Wednesday, May 6, 2015

Ant War at Mt. Cuba

While walking the paths at Mt. Cuba I came across a little ant skirmish. This is odd because I rarely see ants there at all. I've been tempted a few times to ask if I could setup bait stations to see what would come out, and I'm sure the leaf litter there might yield interesting results.

The Formica I believe is Formica subsericea. This is a semi-common lawn and road side ant that make some pretty sizable colonies. They're reasonably large (about 8mm - 1cm long) fast moving. They're a generalist scavenger you sometimes find tending aphids or nectar scraping the leaves below.

Prenolepis imparis, Winter Ants, get their name from their extreme tolerance to cold temperatures. They're out foraging later in the winter and earlier in the spring than any other ant genus in North America. They also hold nuptial flights on the first few warm days of the year as early as February! But more commonly in March and April. They usually nest in woods or along forest edges where they can be close to trees. Their foraging lines are usually bustling with activity venturing well up the tallest trees to feed on sap from new growth, extra-floral nectar pours and aphids. Workers balloon up like the Honeypot ants we have out west but remain mobile and often contain fat bodies instead of nectar (which doesn't taste good).

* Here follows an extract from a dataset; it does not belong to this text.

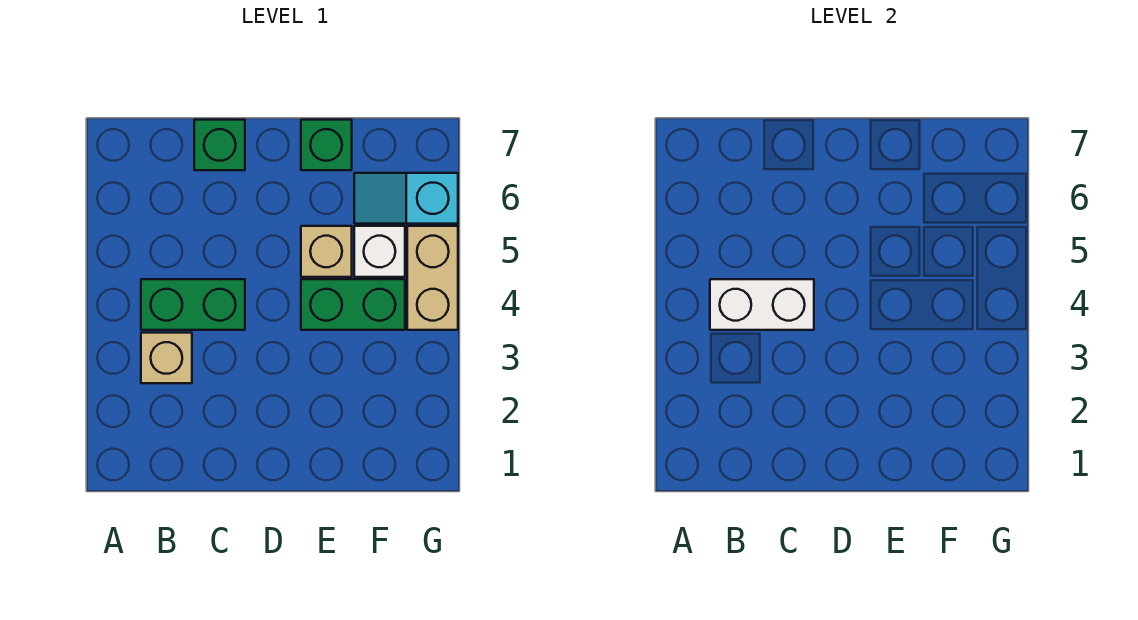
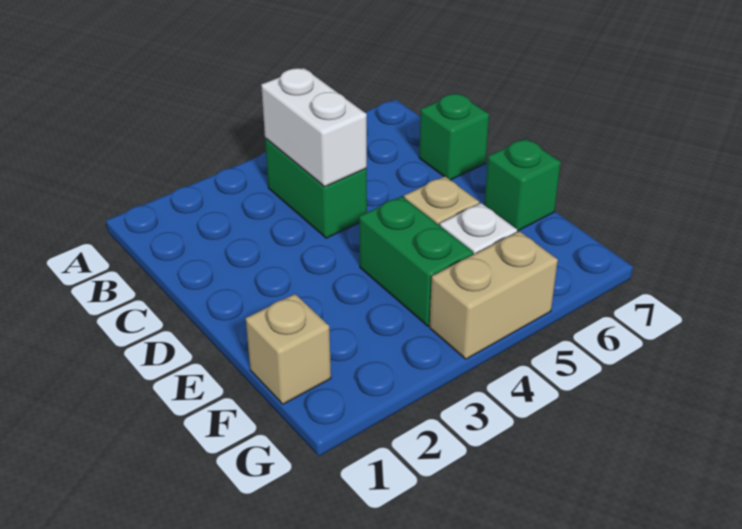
tan 1x1 brick [141,333,192,383] -> tan 1x1 brick moved to [246,294,331,404]
cyan 1x2 slope [354,173,458,224] -> none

The Winter Ant foraging line was getting bombarded by the Formica workers who swiftly bit their prey into submission. Occasionally the Winter Ants would present their acidopore and spray formic acid in the Formica's face. Ants spraying acid rarely looks as cool as it sounds because the dose they're spraying is just enough to blind or kill the other ant and not itself. They more or less sprites each other with mace. The Formica can spray acid too, in fact that's what their genus is named for, but biting them seemed more effective. Other Formica species that produce large thatch mounds are better examples of spraying acid, because their colonies have to deal with Bears and other large mammals attacking the nest.

And of course what would a woodland garden be without Aphaenogaster. This genus is likely what's planting the wildflower seeds the gardeners there miss.